The cameraman turned around. Now his lens was pointed at Khaled. Khaled kept turning the hoodie in the air, the circular, rhythmic motion reminding him of the whirling dervishes he had once seen in a street festival in Egypt. In the blazing heat, the hoodie provided a gentle breeze that might have cooled him down, had the motion not made him sweat even more. He looked around, saw he had gotten everyone’s attention, even Cynthia and Jim’s, even Fatima and his mother’s, and, yes, even Samir’s. Slowly, Khaled let his arm come to a stop, brought the hoodie down.
He wanted to say something, felt everyone was expecti
ng him to, but did not know what to say. Even if he had known, he was too out of breath to speak.

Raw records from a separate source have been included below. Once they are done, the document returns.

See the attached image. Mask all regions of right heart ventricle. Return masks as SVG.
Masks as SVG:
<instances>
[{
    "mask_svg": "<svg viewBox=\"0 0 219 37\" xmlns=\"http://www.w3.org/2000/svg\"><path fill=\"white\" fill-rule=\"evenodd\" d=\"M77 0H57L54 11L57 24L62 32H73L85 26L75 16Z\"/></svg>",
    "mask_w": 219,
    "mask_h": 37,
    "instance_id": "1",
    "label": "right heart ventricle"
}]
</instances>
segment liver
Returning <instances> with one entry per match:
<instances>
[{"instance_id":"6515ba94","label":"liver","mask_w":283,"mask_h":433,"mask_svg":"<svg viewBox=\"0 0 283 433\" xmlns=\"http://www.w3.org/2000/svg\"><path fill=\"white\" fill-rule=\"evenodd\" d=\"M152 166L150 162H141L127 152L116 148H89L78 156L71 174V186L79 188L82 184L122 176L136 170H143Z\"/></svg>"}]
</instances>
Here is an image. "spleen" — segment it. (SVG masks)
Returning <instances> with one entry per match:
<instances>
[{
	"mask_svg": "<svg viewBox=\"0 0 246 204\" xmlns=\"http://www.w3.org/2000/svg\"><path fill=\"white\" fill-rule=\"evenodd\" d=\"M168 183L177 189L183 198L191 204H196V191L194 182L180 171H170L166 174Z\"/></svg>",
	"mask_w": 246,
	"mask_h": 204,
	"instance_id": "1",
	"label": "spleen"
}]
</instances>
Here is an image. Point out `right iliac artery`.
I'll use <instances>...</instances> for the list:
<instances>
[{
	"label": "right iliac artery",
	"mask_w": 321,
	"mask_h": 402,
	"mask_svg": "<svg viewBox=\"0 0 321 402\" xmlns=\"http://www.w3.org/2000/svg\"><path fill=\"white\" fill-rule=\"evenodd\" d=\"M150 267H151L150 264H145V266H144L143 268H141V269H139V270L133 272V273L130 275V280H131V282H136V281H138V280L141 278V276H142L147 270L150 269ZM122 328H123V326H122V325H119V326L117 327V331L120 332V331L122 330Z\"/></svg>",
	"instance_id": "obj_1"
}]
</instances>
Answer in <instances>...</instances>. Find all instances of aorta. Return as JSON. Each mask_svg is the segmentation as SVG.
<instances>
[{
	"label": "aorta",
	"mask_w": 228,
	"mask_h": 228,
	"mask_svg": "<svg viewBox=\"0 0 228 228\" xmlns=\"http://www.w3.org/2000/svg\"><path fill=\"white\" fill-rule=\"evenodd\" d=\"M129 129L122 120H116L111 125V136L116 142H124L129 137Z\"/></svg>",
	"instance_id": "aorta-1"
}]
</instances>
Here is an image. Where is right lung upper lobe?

So he waited, like everyone else.
They all waited for something major to happen. Khaled remembered Ehsan’s assertion that God would take care of things, so he waited for some sign from God saying that all would change, that all would be better, perhaps. He looked to the sky, up between the trees whose branches intertwined on top of the podium, expecting to see something. Maybe rays shining through the branches and onto the podium. Maybe thousands and thousands of monarch butterflies, suddenly lifting off from their habitats in the middle of the trees, jubilant in their successful migration back from the south. For a moment, looking up, he thought he saw something moving, and he believed that this might happen still, that God might make it happen, that He might intervene to stop this humiliation, to send him a message, a sign, a flock of butterflies summoned just for him, like the single cloud that gave Muhammad shade or the crow that gave Solomon news of the Queen of Sheba. The sea splitting to let Moses and his people pass. The ground spouting water under Ismail’s heel. Nature, controlled by God, just to serve him.
Ehsan would deem this possible. Ehsan would see it happening. Ehsan might even have the power to make this happen.
Then again, she might not.
Looking up, Khaled saw nothing but the blinding sun shining through the moving branches. Looking around, he saw faces watching his. He had caught their attention, yes, but he could do nothing else, because he controlled nothing. He did not control the butterflies, nor did he control the movement of the wind to make it shake the branches violently enough to send every nesting bird flying. He could not even make his own father stop humiliating himself, just as his father had been incapable of making Hosaam turn into the son he had imagined him to be. He knew perfectly well that there was absolutely nothing he could do, but somehow all those around him still looked at him, still expected him to have the answer to it all, just because he had stood on a chair and waved a hoodie around. Even Cynthia had stopped crying and was looking at him. Even his own parents stared, as well as the imam and the reverend. He looked behind him. Garrett was standing next to Bud, who still held his phone up. They were both watching him. Khaled, looking first at Bud’s phone, then at the newsman’s camera, realized he was finally in control—everyone was waiting for him to act.